Since the laser micro machining specialist GFH has grown continuously at an average rate of 50% over the last few years, a decision was made in the spring of 2016 to increase production capacities and expand at the Deggendorf location. The existing company premises with a size of 1,100 m2 were expanded to 2,600 m2 in order to increase both the office space and the size of the production facility, and also to expand the portfolio. Sustainability and energy-efficient building services engineering were emphasised by the company both in the conceptual design and during realisation. The ground-breaking ceremony for the addition was held in November of 2016. Construction proceeded according to plan so that the ground floor and upper storey were ready for occupation in the early autumn of 2017. The new building, which was constructed with financial support from the Bavarian Ministry of Economic Affairs and the European Regional Development Fund (ERDF), is being inaugurated as part of the company’s 20-year anniversary in June of 2018 with about 800 invited guests.

“In light of increasing demand for our high-precision laser micro-processing equipment and the fact that our existing space capacities were entirely exhausted, we decided in the spring of 2016 to build an addition,” reports Dipl.-Ing. Anton Pauli, CEO of GFH GmbH. Aside from the additional production facilities and administrative premises that were needed, optimising the flow of materials was an important reason in favour of new construction for the Großwalding operation. “With the expansion and the restructuring of our intralogistics that became possible as a result, we are establishing the conditions required for considerably improving our production efficiency and also for future growth.” Planning the 1,500 m2 addition began at the start of 2016 and the ground-breaking ceremony took place just a few months later on November 16. The entire construction phase proceeded according to plan, not least because GFH GmbH handled a large part of construction management itself.

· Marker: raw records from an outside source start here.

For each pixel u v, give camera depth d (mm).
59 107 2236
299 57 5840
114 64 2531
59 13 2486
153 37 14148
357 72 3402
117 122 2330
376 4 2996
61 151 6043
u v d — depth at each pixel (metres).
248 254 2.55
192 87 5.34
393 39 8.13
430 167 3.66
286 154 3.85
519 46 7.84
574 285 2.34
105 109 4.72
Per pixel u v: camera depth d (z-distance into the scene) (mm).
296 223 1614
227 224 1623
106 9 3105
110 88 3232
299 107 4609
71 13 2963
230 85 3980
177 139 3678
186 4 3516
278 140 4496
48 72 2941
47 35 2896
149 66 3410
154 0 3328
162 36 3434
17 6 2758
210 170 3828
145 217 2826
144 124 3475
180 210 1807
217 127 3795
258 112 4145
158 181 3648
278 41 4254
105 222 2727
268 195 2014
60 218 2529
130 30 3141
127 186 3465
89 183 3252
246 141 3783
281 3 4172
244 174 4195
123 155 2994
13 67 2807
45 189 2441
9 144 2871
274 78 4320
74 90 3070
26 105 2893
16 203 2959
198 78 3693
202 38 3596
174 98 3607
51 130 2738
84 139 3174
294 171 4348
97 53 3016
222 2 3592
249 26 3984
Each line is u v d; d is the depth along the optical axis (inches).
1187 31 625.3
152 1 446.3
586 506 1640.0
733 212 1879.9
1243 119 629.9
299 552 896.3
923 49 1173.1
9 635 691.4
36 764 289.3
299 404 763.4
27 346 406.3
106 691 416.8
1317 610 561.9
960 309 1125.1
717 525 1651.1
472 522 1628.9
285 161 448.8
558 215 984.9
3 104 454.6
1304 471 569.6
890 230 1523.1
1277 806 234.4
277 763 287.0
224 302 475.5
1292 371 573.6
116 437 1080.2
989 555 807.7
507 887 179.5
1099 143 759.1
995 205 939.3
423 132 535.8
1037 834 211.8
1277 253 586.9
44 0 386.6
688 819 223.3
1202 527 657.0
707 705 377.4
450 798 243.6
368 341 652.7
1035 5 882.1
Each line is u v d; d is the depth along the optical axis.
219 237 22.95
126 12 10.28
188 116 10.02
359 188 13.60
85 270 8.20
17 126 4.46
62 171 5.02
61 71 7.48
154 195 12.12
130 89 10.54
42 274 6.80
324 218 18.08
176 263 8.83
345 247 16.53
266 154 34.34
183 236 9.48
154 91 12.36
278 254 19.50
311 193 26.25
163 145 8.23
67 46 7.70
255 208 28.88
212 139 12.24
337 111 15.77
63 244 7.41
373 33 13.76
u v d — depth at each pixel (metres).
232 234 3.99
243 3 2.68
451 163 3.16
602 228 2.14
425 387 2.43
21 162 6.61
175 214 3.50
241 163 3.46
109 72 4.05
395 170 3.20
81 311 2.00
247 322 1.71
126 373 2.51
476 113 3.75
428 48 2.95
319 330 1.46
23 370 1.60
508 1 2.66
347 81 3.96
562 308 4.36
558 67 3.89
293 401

A major challenge in this project was to use the available space to the best possible advantage while coordinating all planning and construction phases with each other in terms of time and space, so that production downtime was entirely avoided. The ground floor was ready for occupation quickly, by August of 2017, and moving into the upper storey followed in October of 2017 so that orderly operations could be resumed. “We stayed on schedule and on budget thanks to visionary planning and good collaboration between all the companies involved,” Pauli reports.

The addition’s upper storey is home among other things to precision assembly of the opto-mechanical assemblies, a department that was outsourced externally prior to the expansion due to a lack of space and has now been brought back into the company. Special attention was paid to establishing conditions similar to a clean room in this facility, for example in regards to air purity as well as temperature control. “We had corresponding air conditioning installed for that reason, as well as antistatic floors with a synthetic resin coating,” Pauli explains. “This will allow us to respond to new specifications and directives more quickly in the assembly of opto-mechanics as well as precision manufacturing going forward. The department can also be classified as a clean room with little effort.” A special feature of the optical tables that are set up there is their honeycomb core, which ensures active vibration compensation. This is an essential prerequisite for fitting the opto-mechanics – such as GFH’s special trepanning optics – with the correct optics components and adjusting them with micrometre accuracy.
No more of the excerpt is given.